» What you will do: Copy every entry as is. Leave images out.
======== Given records
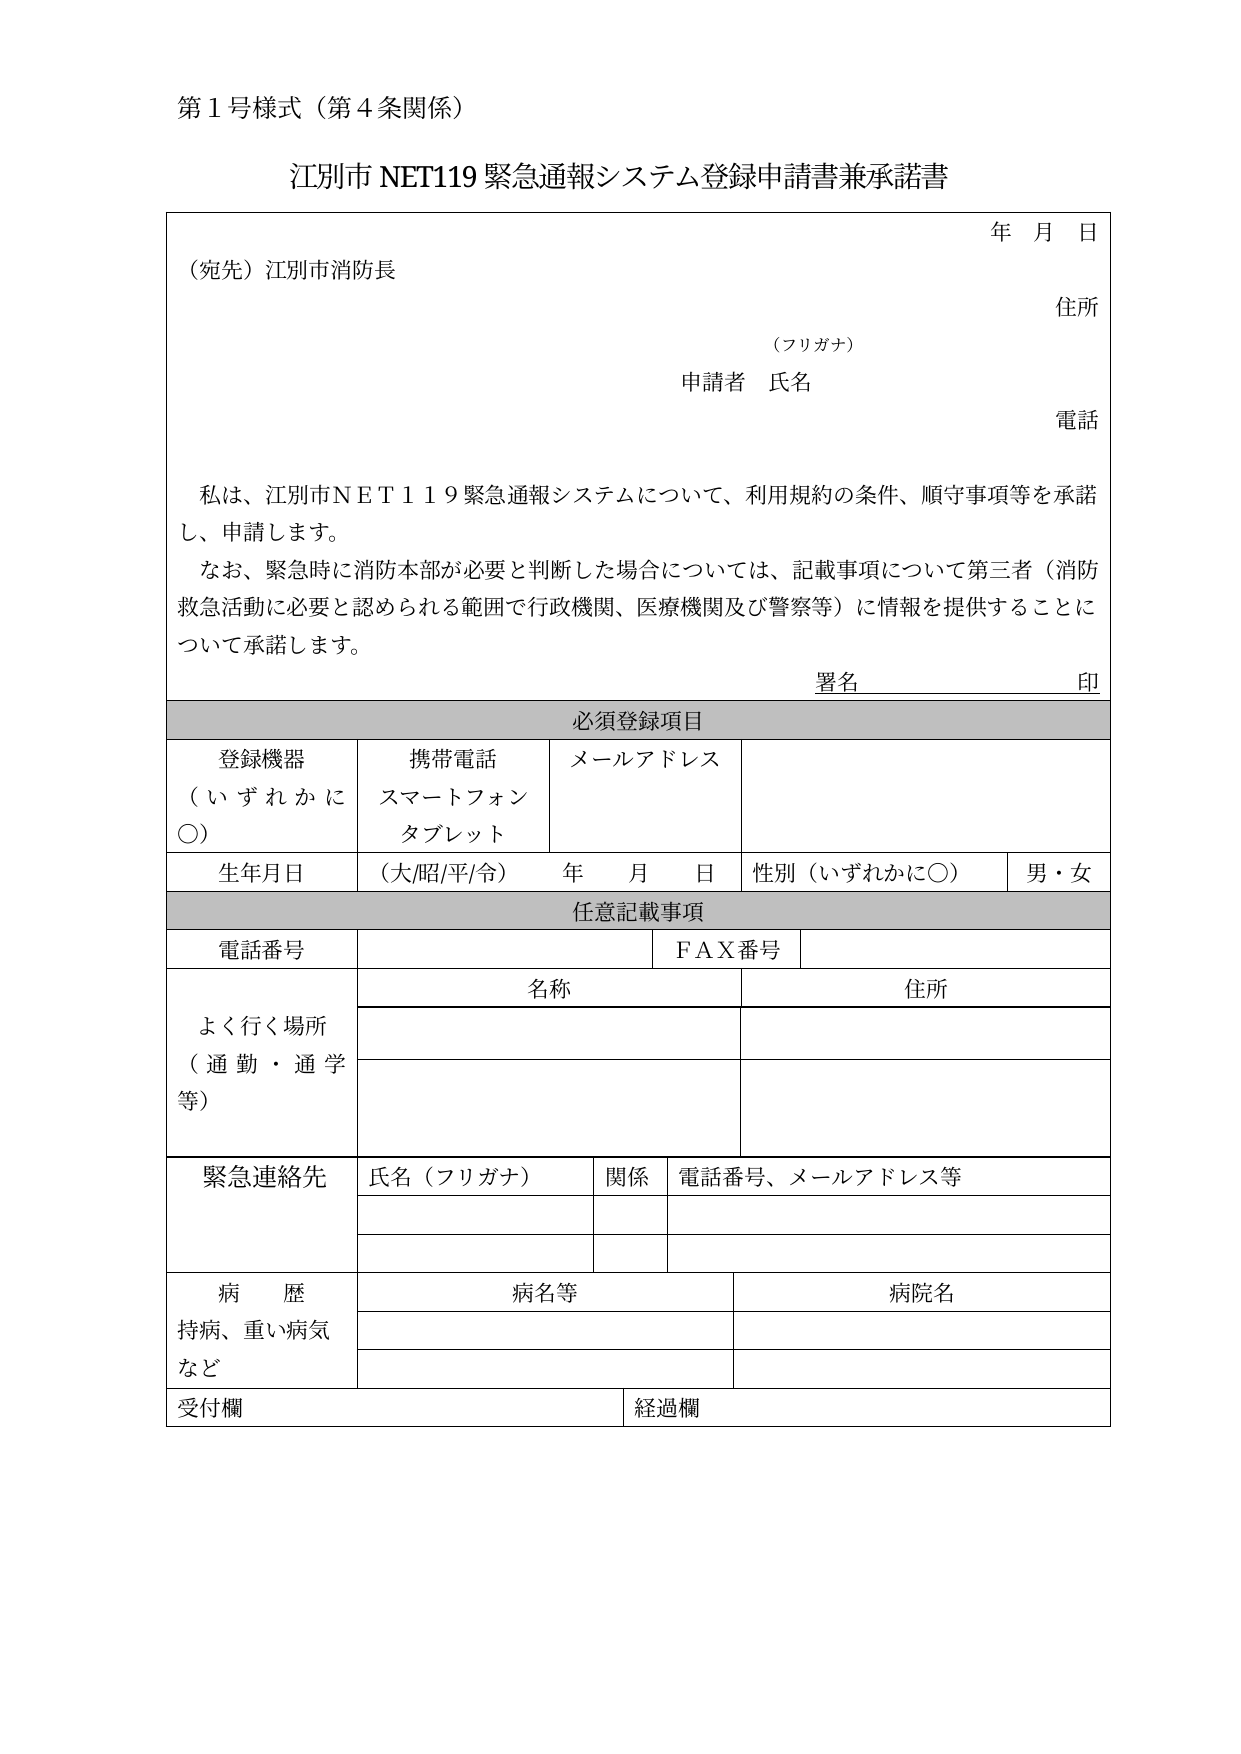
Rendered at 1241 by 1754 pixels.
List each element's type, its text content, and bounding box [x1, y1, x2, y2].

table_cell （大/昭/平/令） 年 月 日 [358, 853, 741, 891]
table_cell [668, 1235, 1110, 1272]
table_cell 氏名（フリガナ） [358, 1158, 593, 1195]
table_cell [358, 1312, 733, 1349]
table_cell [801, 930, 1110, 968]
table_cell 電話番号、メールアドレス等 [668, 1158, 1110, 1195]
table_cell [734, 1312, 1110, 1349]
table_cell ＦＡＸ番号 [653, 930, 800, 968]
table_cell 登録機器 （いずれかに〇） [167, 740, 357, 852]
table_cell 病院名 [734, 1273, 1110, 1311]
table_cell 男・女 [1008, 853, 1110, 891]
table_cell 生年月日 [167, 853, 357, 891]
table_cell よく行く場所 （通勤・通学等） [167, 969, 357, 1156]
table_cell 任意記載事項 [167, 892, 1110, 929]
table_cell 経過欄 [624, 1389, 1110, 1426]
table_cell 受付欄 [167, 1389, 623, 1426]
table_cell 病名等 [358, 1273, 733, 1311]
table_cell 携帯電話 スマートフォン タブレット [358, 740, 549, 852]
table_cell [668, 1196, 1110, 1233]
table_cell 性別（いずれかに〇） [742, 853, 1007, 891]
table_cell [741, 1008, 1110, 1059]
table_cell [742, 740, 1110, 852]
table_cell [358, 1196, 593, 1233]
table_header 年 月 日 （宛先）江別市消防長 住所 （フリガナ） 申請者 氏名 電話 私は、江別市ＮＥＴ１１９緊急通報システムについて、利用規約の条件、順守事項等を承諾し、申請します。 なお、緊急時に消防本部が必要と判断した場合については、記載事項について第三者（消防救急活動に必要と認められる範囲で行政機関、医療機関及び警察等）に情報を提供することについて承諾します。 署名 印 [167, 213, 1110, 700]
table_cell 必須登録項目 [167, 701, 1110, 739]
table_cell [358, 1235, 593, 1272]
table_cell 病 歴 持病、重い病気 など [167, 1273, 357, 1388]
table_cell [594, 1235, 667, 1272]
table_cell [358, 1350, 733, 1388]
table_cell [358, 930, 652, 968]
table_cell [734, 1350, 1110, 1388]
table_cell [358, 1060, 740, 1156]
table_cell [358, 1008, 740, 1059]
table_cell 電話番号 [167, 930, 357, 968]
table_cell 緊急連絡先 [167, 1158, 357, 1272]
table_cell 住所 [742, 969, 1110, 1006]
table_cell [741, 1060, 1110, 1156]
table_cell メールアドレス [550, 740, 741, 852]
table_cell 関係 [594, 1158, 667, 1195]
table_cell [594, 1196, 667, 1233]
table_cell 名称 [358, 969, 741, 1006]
================
» Reply:
Rendered at 1241 by 1754 pixels.
List each element's type, its text content, and bounding box [x1, y1, x2, y2].

table_cell （大/昭/平/令） 年 月 日 [358, 853, 741, 891]
table_cell [668, 1235, 1110, 1272]
table_cell 氏名（フリガナ） [358, 1158, 593, 1195]
table_cell [358, 1312, 733, 1349]
table_cell [801, 930, 1110, 968]
table_cell 電話番号、メールアドレス等 [668, 1158, 1110, 1195]
table_cell [734, 1312, 1110, 1349]
table_cell ＦＡＸ番号 [653, 930, 800, 968]
table_cell 登録機器 （いずれかに〇） [167, 740, 357, 852]
table_cell 病院名 [734, 1273, 1110, 1311]
table_cell 男・女 [1008, 853, 1110, 891]
table_cell 生年月日 [167, 853, 357, 891]
table_cell よく行く場所 （通勤・通学等） [167, 969, 357, 1156]
table_cell 任意記載事項 [167, 892, 1110, 929]
table_cell 経過欄 [624, 1389, 1110, 1426]
table_cell 受付欄 [167, 1389, 623, 1426]
table_cell 病名等 [358, 1273, 733, 1311]
table_cell 携帯電話 スマートフォン タブレット [358, 740, 549, 852]
table_cell [668, 1196, 1110, 1233]
table_cell 性別（いずれかに〇） [742, 853, 1007, 891]
table_cell [741, 1008, 1110, 1059]
table_cell [742, 740, 1110, 852]
table_cell [358, 1196, 593, 1233]
table_header 年 月 日 （宛先）江別市消防長 住所 （フリガナ） 申請者 氏名 電話 私は、江別市ＮＥＴ１１９緊急通報システムについて、利用規約の条件、順守事項等を承諾し、申請します。 なお、緊急時に消防本部が必要と判断した場合については、記載事項について第三者（消防救急活動に必要と認められる範囲で行政機関、医療機関及び警察等）に情報を提供することについて承諾します。 署名 印 [167, 213, 1110, 700]
table_cell 必須登録項目 [167, 701, 1110, 739]
table_cell [358, 1235, 593, 1272]
table_cell 病 歴 持病、重い病気 など [167, 1273, 357, 1388]
table_cell [594, 1235, 667, 1272]
table_cell [358, 1350, 733, 1388]
table_cell [358, 930, 652, 968]
table_cell [734, 1350, 1110, 1388]
table_cell [358, 1060, 740, 1156]
table_cell [358, 1008, 740, 1059]
table_cell 電話番号 [167, 930, 357, 968]
table_cell 緊急連絡先 [167, 1158, 357, 1272]
table_cell 住所 [742, 969, 1110, 1006]
table_cell [741, 1060, 1110, 1156]
table_cell メールアドレス [550, 740, 741, 852]
table_cell 関係 [594, 1158, 667, 1195]
table_cell [594, 1196, 667, 1233]
table_cell 名称 [358, 969, 741, 1006]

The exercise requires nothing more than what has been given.